__What is required__
Line count for the string "pero" in the records below: report that figure and nothing else.

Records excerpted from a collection
BEGIN
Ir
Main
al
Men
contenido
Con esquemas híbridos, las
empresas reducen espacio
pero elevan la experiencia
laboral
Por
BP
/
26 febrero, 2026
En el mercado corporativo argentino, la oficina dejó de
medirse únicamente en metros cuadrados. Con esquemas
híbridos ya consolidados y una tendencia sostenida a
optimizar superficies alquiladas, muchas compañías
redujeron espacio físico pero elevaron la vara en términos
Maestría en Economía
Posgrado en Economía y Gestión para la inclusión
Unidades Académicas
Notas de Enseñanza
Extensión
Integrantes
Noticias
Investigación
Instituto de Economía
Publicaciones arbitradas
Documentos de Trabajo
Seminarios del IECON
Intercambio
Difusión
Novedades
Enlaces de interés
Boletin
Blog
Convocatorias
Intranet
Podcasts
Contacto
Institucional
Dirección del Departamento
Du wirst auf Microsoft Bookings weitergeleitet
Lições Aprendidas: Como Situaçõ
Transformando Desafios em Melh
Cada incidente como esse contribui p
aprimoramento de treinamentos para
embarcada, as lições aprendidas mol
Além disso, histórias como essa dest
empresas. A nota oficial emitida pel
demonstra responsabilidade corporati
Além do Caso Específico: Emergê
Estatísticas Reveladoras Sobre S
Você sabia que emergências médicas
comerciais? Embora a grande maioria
END
BEGIN
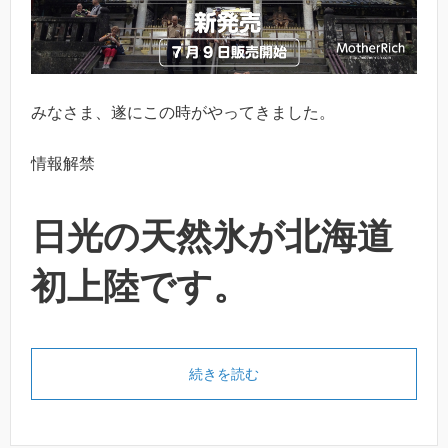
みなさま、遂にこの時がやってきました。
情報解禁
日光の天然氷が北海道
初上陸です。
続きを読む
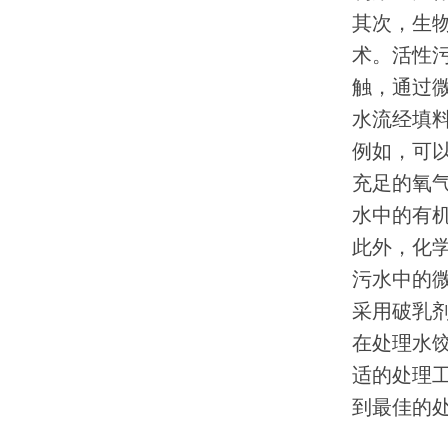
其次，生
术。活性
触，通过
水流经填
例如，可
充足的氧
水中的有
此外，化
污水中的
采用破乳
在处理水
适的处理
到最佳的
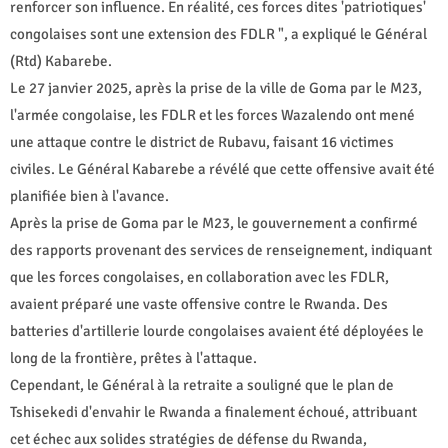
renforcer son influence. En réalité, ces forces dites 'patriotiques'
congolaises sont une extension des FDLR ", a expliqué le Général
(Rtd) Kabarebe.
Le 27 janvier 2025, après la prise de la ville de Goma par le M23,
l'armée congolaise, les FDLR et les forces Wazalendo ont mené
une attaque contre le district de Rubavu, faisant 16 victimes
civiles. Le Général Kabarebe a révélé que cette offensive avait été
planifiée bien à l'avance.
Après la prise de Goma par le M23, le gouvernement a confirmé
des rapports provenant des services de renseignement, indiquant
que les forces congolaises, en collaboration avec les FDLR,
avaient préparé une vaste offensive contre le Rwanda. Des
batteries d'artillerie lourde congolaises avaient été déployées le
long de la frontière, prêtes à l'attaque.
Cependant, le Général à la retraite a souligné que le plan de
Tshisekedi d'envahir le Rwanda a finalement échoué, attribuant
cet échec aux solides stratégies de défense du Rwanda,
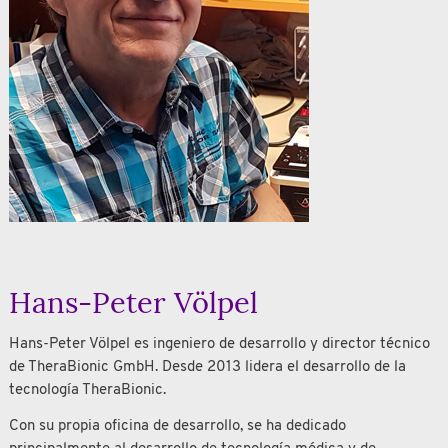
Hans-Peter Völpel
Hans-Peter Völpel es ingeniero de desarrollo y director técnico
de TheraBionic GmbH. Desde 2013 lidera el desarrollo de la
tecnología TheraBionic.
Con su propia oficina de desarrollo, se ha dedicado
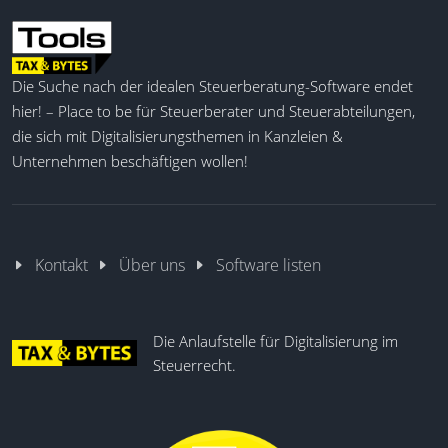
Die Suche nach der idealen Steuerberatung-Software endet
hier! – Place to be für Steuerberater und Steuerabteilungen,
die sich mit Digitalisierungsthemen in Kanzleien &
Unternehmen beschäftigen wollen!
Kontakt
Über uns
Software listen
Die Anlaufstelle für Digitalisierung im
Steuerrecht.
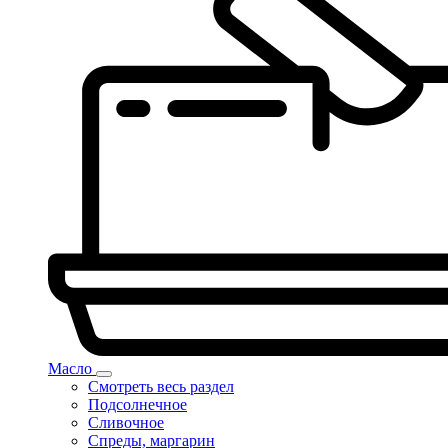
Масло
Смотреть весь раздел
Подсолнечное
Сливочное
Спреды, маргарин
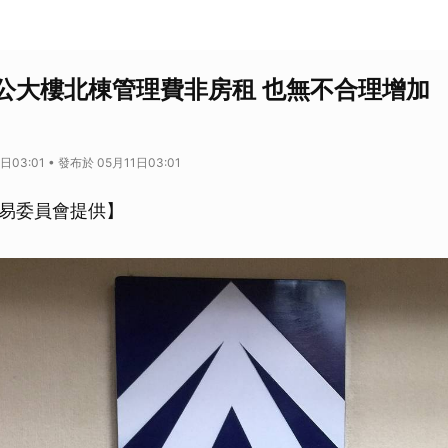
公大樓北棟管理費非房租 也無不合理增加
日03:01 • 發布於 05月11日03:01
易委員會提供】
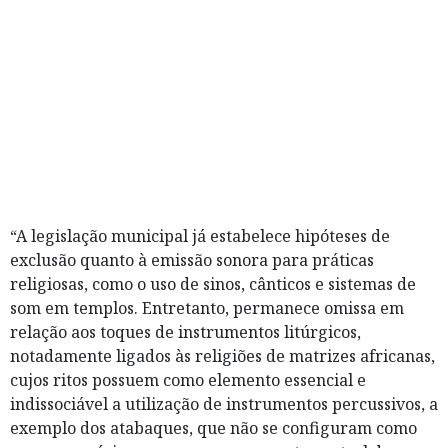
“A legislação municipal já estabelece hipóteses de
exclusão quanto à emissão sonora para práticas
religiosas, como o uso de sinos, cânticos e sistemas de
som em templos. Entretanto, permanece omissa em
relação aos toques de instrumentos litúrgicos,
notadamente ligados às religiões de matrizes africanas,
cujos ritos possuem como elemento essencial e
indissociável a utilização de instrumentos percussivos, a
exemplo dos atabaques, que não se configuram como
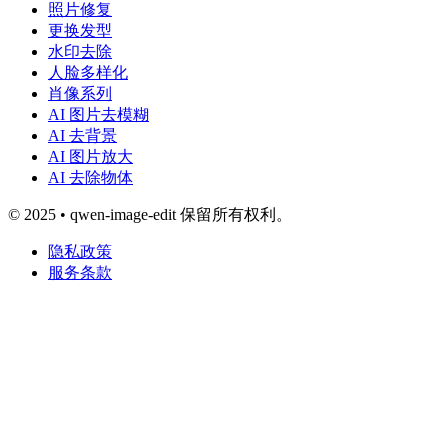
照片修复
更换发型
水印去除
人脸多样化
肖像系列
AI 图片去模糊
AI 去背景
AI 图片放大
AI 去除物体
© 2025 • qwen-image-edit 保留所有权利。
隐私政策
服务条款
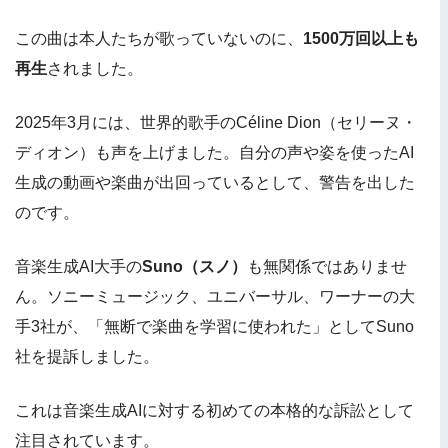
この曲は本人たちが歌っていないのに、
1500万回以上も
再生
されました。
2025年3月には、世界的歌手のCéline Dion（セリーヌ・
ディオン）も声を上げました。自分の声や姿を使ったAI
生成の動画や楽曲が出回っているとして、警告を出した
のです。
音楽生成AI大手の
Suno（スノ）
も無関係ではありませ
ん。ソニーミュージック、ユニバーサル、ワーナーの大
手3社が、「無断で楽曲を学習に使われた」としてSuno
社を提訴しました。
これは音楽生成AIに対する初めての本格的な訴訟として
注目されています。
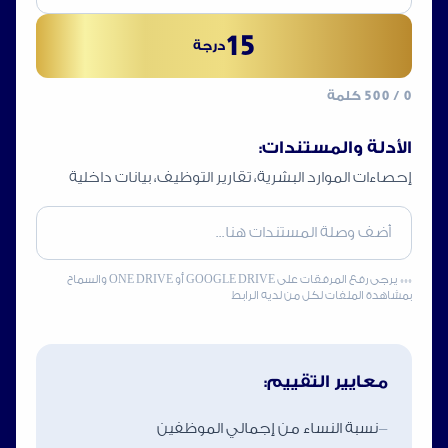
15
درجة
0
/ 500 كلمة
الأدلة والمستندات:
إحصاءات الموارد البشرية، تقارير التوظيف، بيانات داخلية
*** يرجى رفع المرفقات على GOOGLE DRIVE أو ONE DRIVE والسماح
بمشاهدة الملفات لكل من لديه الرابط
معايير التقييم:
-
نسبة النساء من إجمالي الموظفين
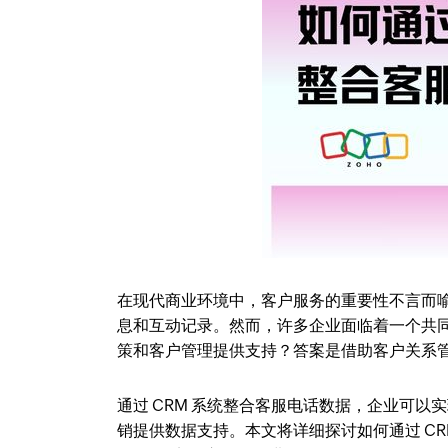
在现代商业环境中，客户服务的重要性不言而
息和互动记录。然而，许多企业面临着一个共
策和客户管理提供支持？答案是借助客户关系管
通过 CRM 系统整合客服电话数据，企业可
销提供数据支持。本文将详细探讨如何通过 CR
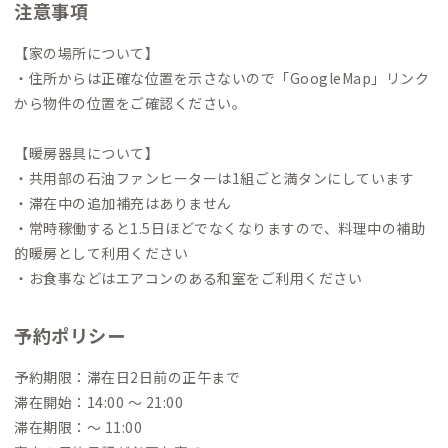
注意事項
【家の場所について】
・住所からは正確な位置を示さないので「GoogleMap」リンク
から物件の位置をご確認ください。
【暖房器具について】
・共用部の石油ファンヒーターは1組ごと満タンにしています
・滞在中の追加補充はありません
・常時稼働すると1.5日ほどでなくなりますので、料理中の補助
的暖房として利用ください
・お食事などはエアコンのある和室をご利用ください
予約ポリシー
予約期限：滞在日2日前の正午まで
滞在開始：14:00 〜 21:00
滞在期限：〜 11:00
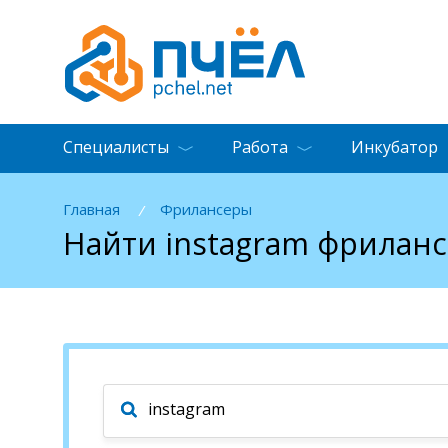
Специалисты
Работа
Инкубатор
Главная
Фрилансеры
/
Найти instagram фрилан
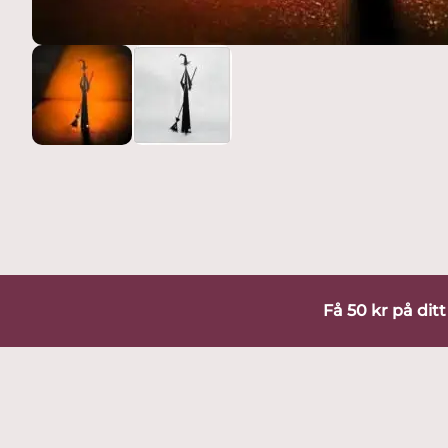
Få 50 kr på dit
END
BEGIN
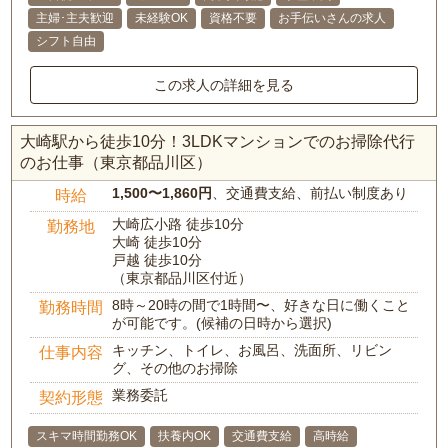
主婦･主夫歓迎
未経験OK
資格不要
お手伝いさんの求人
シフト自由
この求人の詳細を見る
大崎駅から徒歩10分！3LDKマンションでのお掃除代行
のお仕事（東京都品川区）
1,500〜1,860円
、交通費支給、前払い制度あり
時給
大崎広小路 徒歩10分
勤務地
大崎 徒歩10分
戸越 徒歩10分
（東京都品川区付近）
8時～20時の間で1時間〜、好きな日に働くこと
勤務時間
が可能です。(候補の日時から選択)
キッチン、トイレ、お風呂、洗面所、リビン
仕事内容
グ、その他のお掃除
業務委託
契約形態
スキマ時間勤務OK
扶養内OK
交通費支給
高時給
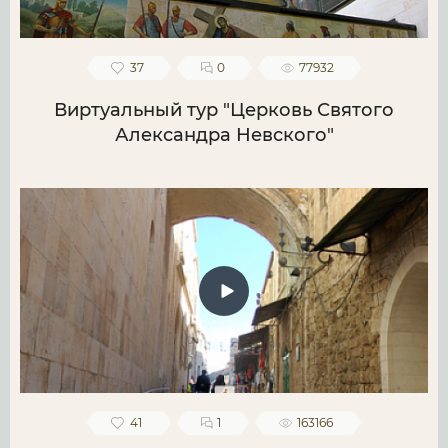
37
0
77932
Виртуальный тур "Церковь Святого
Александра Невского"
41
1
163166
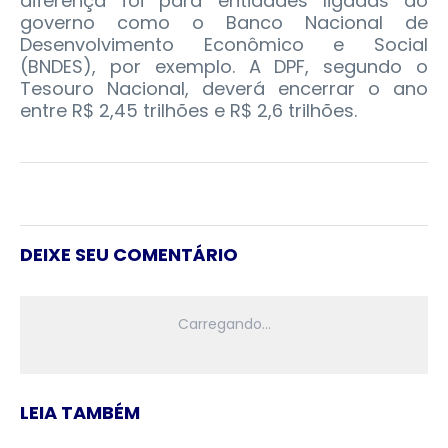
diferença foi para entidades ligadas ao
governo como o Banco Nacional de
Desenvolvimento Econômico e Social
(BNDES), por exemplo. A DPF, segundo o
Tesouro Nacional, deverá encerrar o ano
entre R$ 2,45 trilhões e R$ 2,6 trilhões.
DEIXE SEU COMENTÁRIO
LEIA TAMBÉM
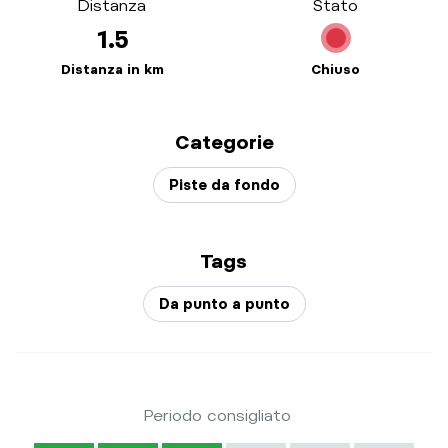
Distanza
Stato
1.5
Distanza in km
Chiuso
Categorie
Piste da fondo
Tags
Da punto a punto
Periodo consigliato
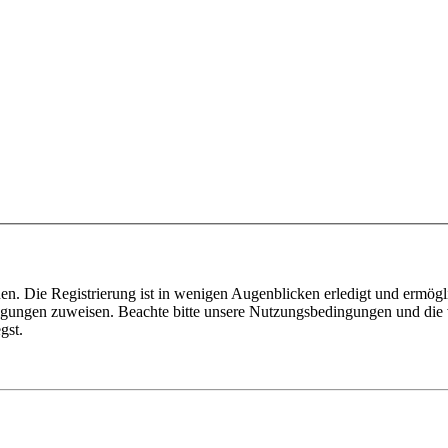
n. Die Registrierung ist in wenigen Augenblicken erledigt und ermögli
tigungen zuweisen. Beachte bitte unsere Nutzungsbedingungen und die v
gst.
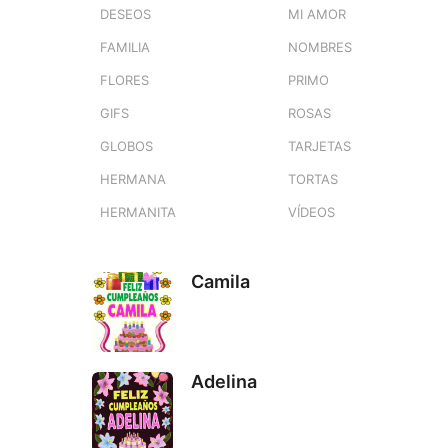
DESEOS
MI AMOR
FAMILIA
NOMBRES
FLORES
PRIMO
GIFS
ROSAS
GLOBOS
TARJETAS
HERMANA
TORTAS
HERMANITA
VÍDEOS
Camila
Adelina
END
__Result for this task__
2